DATA SHOWN below:
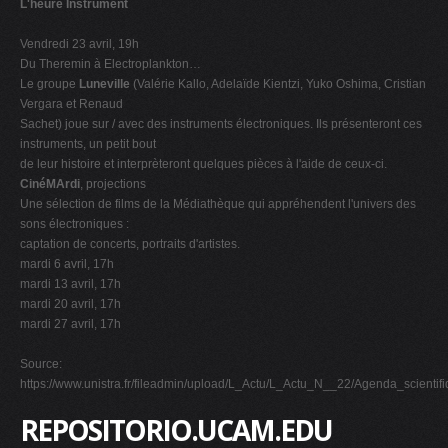
L'heure Instrument
Vendredi 23 avril, 19h
Du Theremin à Electroplankton…
Le groupe
Luneville
(Valérie Kallo, Adelaïde Kientzi, Yuko Oshima, Cristian
Vergara et Renaud
Sachet) joue sur / avec des instruments électroniques. Ils présenteront ces
instruments, un petit bout
de leur histoire et interprèteront quelques pièces à l'aide de ceux-ci.
CinéMArdi
, projections
Une sélection de films de la Médiathèque qui appréhendent l'univers des
sons électroniques :
captation de concerts, portraits d'artistes.
mardi 6 avril, 17h
mardi 13 avril, 17h
mardi 20 avril, 17h
mardi 27 avril, 17h
Source:
https://www.unistra.fr/fileadmin/upload/L_Actu/L_Actu_N__22/Agenda_scienti
REPOSITORIO.UCAM.EDU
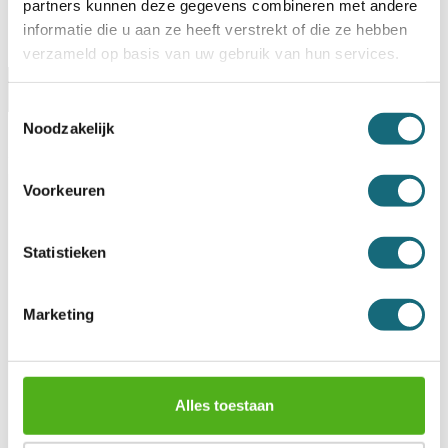
partners kunnen deze gegevens combineren met andere
informatie die u aan ze heeft verstrekt of die ze hebben
verzameld op basis van uw gebruik van hun services.
Omschrijving
Levering & Retour
Specificaties
Toestemmingsselectie
Noodzakelijk
Garanties
Voorkeuren
Artikelnummer
KL 20 zwart
EAN code
8712907009254
Merk
Key Lock
Statistieken
Type product
Sleutelkast
Model
KL 20 zwart
Type slot
Cilindersleutelslot
Deuropening
90 graden
Marketing
Vergrendeling aantal zijden
1
Sleutelhaken
20
Uitwendige afmetingen
250x180x80 mm
(HxBxD)
Bevestiging
Achterwand (2x)
Alles toestaan
Bevestigingsmateriaal
Ja
meegeleverd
End of DATA SHOWN.
Collect, from the material above, every line containing the word "électroniques".

Sachet) joue sur / avec des instruments électroniques. Ils présenteront ces
sons électroniques :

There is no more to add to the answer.